Aus dem Electric Family-Album Terra Circus wurde mit "The Dreamboat" ein Dampfhammer gewählt, der wie 2017 bei meiner ersten Begegnung keine Gefangenen macht. Nach der schon monumental zu nennenden "Fanfare To The Shipyard Workers" treibt der Song ohne Unterlass mit beeindruckender Verve durch die Minuten und Steff Ulrich an der Schießbude ist über weite Strecken die treibende Kraft. Tom haut seine Worte ins Geschehen, die Tasten rollen und flirren durch die Luft, die zu brennen scheint. Wie die Nackenmuskeln des mit der Musik mitgehenden Rezensenten.
"Rock The Widow" beweist eindeutig, dass früher doch manches besser war, denn dieses Stück von The Perc Meets The Hidden Gentleman ist nicht nur «ein Sonderfall«, wie Tom schreibt, weil es erst eine Single gab und später auf dem Debütalbum "Two Froozles At The Tea Party" der Neueinspielung als Mittelteil der vertonte Text "That Glass Indian" hinzugefügt wurde. Es ist auch ein Sonderfall – und da bin ich jetzt wieder bei meinem 'früher war doch manches besser' – weil die Single damals ein »veritabler kleiner Radiohit« war.
Die Nummer startet tastenmäßig wie die Begleitsequenz zu einer Sience Fiction-Serie aus den 1960ern, nimmt dann schnell einen simplen aber einnehmenden Dance-Rhythmus auf und Tom hält lyrische Zwiesprache mit Emilio. Schön, dem Beat der Nummer zu folgen, die auf der einen Seite so genial alt klingt, auf der anderen Seite aber auch wunderbar in die jetzige Zeit passt. Gut kommt in der Tat auch das implantierte "That Glass Indian". Auch Rolfs Gitarre in Verbindung mit den flirrenden Keyboardsequenzen begeistert mich. Und wenn ich ehrlich bin, ist hier das elektronische Gedrumme mehr als passend. Live, so erfahren wir, konnte "Rock The Widow" durchaus die 15-Minuten-Grenze durchbrechen. Auf The Fruits Of Sin & Labor sind es zumindest schon mal fast dreizehn Minuten.
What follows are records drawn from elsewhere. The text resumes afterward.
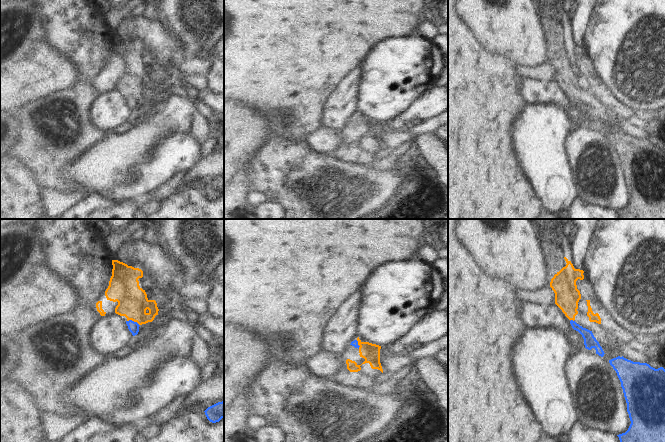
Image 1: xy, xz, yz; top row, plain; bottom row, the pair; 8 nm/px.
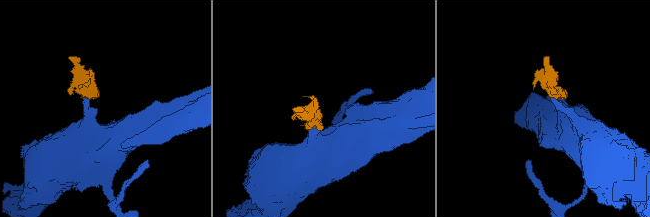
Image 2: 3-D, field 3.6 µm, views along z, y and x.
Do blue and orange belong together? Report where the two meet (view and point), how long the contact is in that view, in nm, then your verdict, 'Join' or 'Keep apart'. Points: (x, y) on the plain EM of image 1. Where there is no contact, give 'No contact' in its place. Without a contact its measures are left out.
Touches blue at xy (133, 97). Shared border 110 nm. Join.

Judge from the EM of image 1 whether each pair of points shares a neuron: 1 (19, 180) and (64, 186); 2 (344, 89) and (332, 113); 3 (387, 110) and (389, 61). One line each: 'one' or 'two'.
1: two
2: one
3: one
Tja, "The Electric Kindergarten Vol. 10, Chapters & Suites" ist wieder eine gelungene Zusammenstellung aus den Tiefen Redeckscher Musiksammlungen.
Line-up The Perc:
- Track 1: Taras Bulba
Lea Saby (vocals)
Tom 'The Perc' Redecker (keyboards, vocals)
Volker Kahrs (keyboards, percussion) - Track 2: The Perc
Tom 'The Perc' Redecker (acoustic & electric guitar, keyboards, vocals)
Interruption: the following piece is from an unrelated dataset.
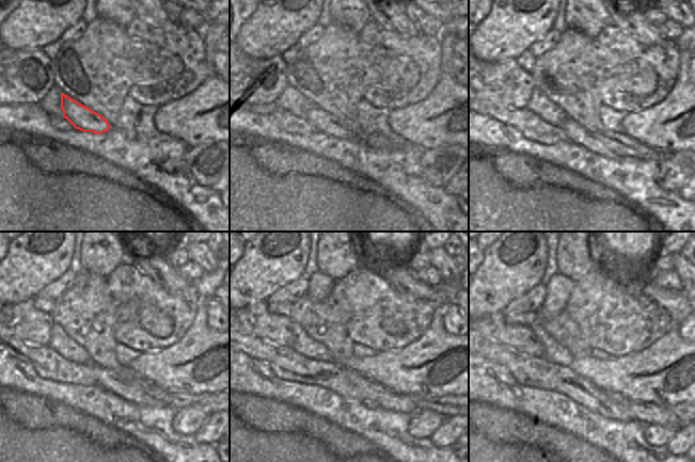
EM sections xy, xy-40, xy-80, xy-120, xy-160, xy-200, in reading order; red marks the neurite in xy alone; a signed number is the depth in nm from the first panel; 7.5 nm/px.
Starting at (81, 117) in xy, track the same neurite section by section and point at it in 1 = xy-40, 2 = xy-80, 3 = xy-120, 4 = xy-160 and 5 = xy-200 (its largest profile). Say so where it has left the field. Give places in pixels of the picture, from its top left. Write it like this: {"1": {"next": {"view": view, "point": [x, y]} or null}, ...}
{"1": {"next": {"view": "xy-40", "point": [321, 121]}}, "2": {"next": {"view": "xy-80", "point": [575, 133]}}, "3": {"next": {"view": "xy-120", "point": [109, 380]}}, "4": {"next": {"view": "xy-160", "point": [390, 401]}}, "5": {"next": {"view": "xy-200", "point": [622, 409]}}}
Jochen Schoberth (electric guitar)
Dieter Serfas (percussion) - Track 3: The Electric Family
Evelyn Gramel (vocals)
Tom 'The Perc' Redecker (acoustic guitar, vocals)
Peter Apel (electric guitar)
Harry Payuta (bass)
Volker Kahrs (keyboards)
Torsten Glase (drums, drum programming) - Track 4: The Electric Family
Tom 'The Perc' Redecker (guitar, vocals)
Rolf Kirschbaum (guitar)
Harry Payuta (bass)
Andres Becker (keyboards)
Steff Ulrich (drums) - Track 5: The Perc Meets The Hidden Gentleman
Tom 'The Perc' Redecker (keyboards, vocals)
Emilio 'The Hidden Gentleman' Winschetti (vocals)
Rolf Kirschbaum (guitar, drum programming)
Tracklist "The Electric Kindergarten Vol. 10, Chapters & Suites":
- The Moonblood Suite (12:35)
Part One: The Time Has Come
Part Two: Pierres Sacradees
Part Thee: Mother Earth
Part Four: Dance Of The Fisherman’s Wife - Sun Sketches (6:05)
a. The Plain Knights
b. Welcome To Circus Freedom
c. Back To The Jungle Of Gold - Betancuria (12:21)
a. The Conquest
b. Morro De La Cruz
c. Loverflow - The Dreamboat (7:48)
a. Fanfare To The Shipyard Workers
b. Name The Wreck
c. Back In The Yard - Rock The Widow incl. That Glass Indian (7:28)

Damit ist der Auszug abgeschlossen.